A 21st century shift in the relationship between ENSO SST and warm water volume anomalies

Authors


Abstract

[1] This paper documents changes in the relationship between warm water volume (WWV), which is an index for upper ocean heat content, and El Niño/Southern Oscillation (ENSO) SST anomalies during the period 1980–2010. Upper ocean heat content represents a major source of predictability for ENSO, with WWV integrated along the equator leading ENSO SST anomalies by 2–3 seasons during the 1980s and 1990s. For the first decade of the 21st century however, WWV variations decreased and lead time was reduced to only one season, mainly due to the diminished persistence of WWV anomalies early in the calendar year. These changes are linked to a shift towards more central Pacific (CP) versus eastern Pacific (EP) El Niños in the past decade. The results are consistent with a reduced impact of thermocline feedbacks on ENSO SST development and potentially imply reduced seasonal time scale predictability during periods dominated by CP El Niños.

1. Introduction

[2] The El Niño/Southern Oscillation (ENSO) phenomenon is the most prominent year-to-year climate fluctuation on the planet, affecting patterns of weather variability worldwide [McPhaden et al., 2006]. It is predictable up to three seasons in advance, with predictability based on slow evolution of upper ocean heat content [Latif et al., 1998]. The theory for the role of heat content in affecting the ENSO cycle is elegantly summarized in Jin's [1997] Recharge Oscillator theory. Meinen and McPhaden [2000, hereinafter MM2000] substantiated the basic principles of this theory through analyses of upper ocean heat content and its relationship to sea surface temperature (SST). Consistent with theory, they found that an index for heat content averaged across the basin, namely warm water volume (WWV), led ENSO SST anomalies in the eastern Pacific by 6–7 months on average for the period 1980–99.

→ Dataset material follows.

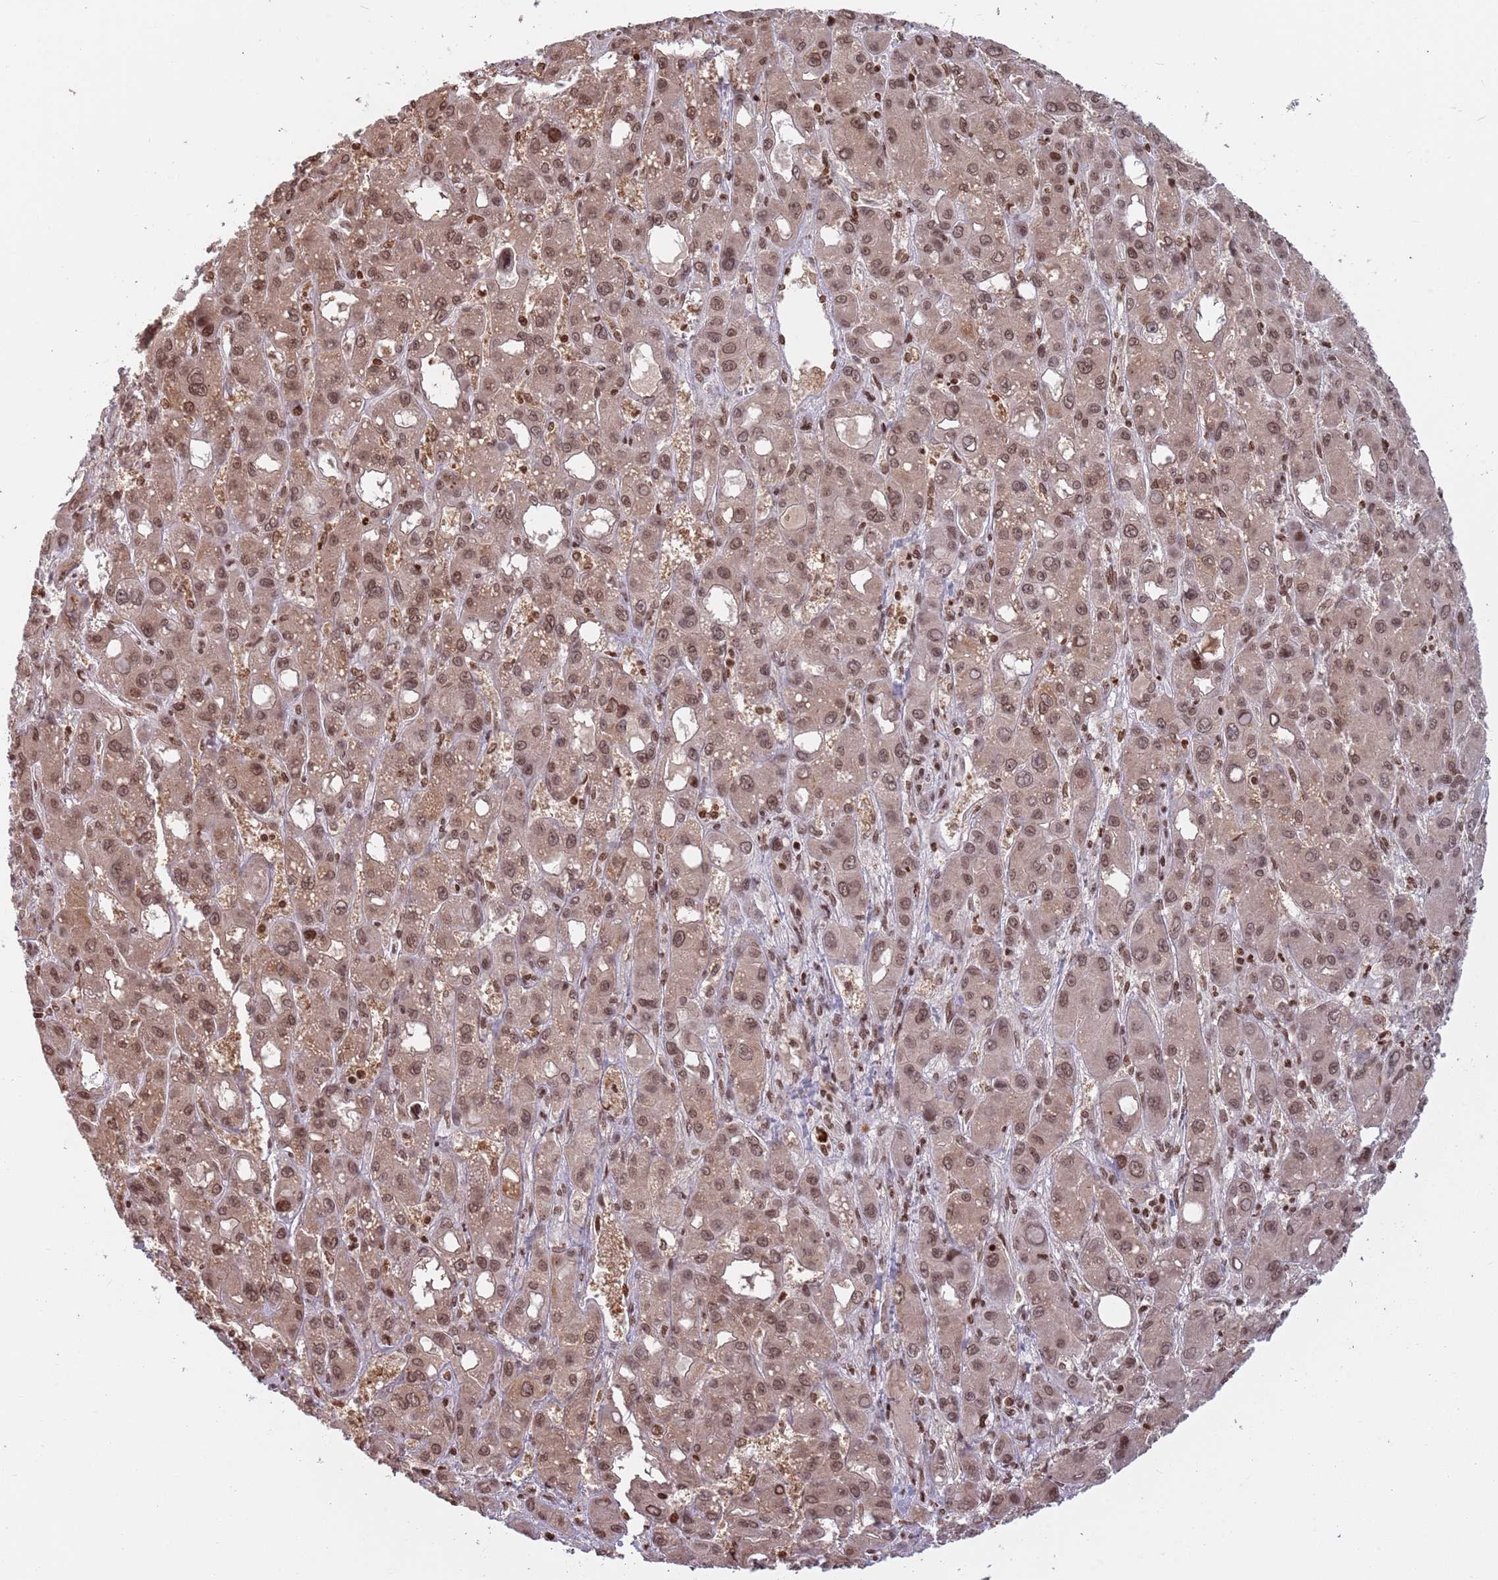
{"staining": {"intensity": "moderate", "quantity": ">75%", "location": "cytoplasmic/membranous,nuclear"}, "tissue": "liver cancer", "cell_type": "Tumor cells", "image_type": "cancer", "snomed": [{"axis": "morphology", "description": "Carcinoma, Hepatocellular, NOS"}, {"axis": "topography", "description": "Liver"}], "caption": "An image showing moderate cytoplasmic/membranous and nuclear expression in approximately >75% of tumor cells in liver cancer, as visualized by brown immunohistochemical staining.", "gene": "SH3RF3", "patient": {"sex": "male", "age": 55}}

[3] However, the relationship between SST and heat content anomalies in the equatorial Pacific has subtly shifted since 1999. McPhaden [2008] for example pointed out that WWV lead time had shortened to only a season after 2000 based on inspection of index time series. This change coincides with other changes taking place in the tropical Pacific. Specifically, over the past few decades, there has also been a trend towards the increasing occurrence of central Pacific (CP) or Modoki type El Ninos [Ashok et al., 2007; Kao and Yu, 2009], which have there greatest warming in the central Pacific (Figure 1). The first decade of the 21st century exhibited the greatest frequency of CP El Niños over the past 30 years [Lee and McPhaden, 2010; McPhaden et al., 2011] and El Niños during this period tended to be weaker on average than more classical eastern Pacific (EP) El Niños of the previous 20 years. The predictability of recent El Niños appears to have been reduced as well. As Wang et al. [2010] reported for NOAA Coupled Forecast System (CFS) forecasts for the period 2005–08, “For the tropical eastern Pacific… the forecast skill at lead times longer than 2 months is less than the average…due to the relatively weaker ENSO variability…” compared to 1981–2004.

Figure 1.

Composites of (a) SST (in °C) and (b) and Z20 (in m) for December-February (DJF) of El Niño years during 1980–99 with zonal wind stress (in N m−2) overplotted on both. (c and d) Same as Figures 1a and 1b but for 2000–10. Reproduced from McPhaden et al. [2011].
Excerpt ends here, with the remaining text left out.